» **About this exercise**
In the passage on the polio vaccine, when did the World Health Organisation call for the type 2 polio virus to be withdrawn from the oral polio vaccine globally?

━━ Given passage ━━

The batches of contaminated OPV had traveled to UP and Maharashtra, said government officials. In fact, in August, type 2 polio virus was found in sewage samples in Mumbai. The government planned a “mop-up” of administering inactivated polio vaccine in specific areas to children who may have missed these doses.

Why was polio type 2 strain withdrawn?

Before April 2016, the oral polio vaccine had three strains of polio virus — type 1, type 2, type 3 — to prevent acute flaccid paralysis caused by polio. In April 2016, the World Health Organisation called for a withdrawal of the type two polio virus in the oral polio vaccine globally. The WHO said it was to “eliminate the rare risk of vaccine-associated paralytic polio (VAPP) and circulating vaccine-derived polio virus (cVDPV).”

The vaccine-derived polio virus circulates in a community when the virus is excreted from a vaccinated child for more than six weeks. If allowed to remain in the environment, it can genetically change into a form that can paralyse. Vaccine-acquired polio virus occurs when the oral polio vaccine virus mutates in a vaccinated child’s intestine, causing acute flaccid paralysis. This form of polio does not spread. Both these forms of polio cause paralysis.

The type 2 polio virus in the oral polio vaccine is most likely to cause the spread and infection of vaccine-derived polio virus in a community, said Dr John. In India, the last such vaccine-derived polio type 2 case was reported in February 2016 in a five-and-half-year-old boy in Bihar’s Siwan district.

━━━
━━ Information ━━

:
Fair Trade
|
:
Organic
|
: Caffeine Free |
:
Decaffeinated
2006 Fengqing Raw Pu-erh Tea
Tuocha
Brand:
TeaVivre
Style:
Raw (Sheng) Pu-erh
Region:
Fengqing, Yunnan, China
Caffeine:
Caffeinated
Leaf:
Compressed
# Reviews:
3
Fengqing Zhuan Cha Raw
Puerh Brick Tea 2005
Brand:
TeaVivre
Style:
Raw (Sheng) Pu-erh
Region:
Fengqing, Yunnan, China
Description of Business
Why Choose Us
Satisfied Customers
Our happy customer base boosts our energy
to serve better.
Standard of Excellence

━━━
━━ Information ━━

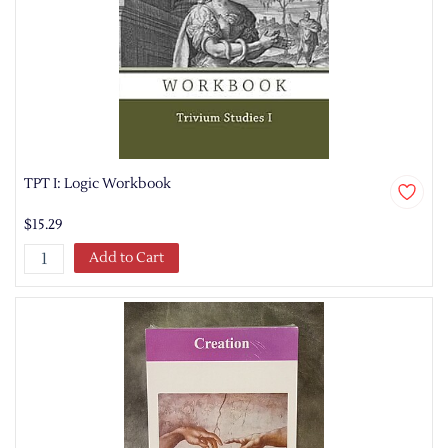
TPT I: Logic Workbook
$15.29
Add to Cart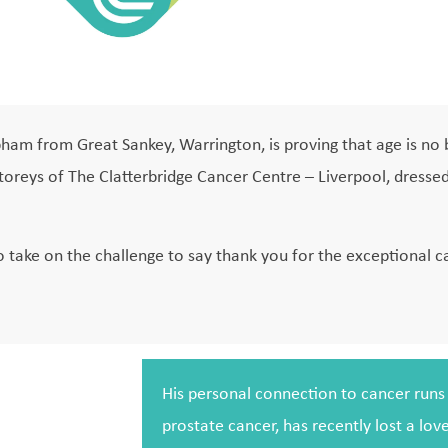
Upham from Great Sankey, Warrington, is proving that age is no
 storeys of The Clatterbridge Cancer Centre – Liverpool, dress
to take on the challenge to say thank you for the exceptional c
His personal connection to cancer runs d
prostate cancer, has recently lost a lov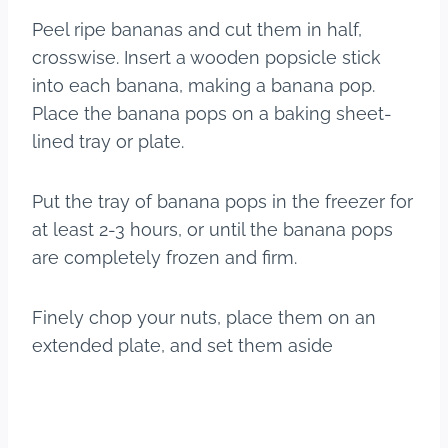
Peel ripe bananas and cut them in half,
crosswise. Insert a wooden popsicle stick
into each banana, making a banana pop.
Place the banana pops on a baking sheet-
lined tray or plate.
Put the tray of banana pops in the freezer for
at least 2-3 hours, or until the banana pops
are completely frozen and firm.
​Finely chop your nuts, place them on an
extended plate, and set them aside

━━━

» **Output of the task**
April 2016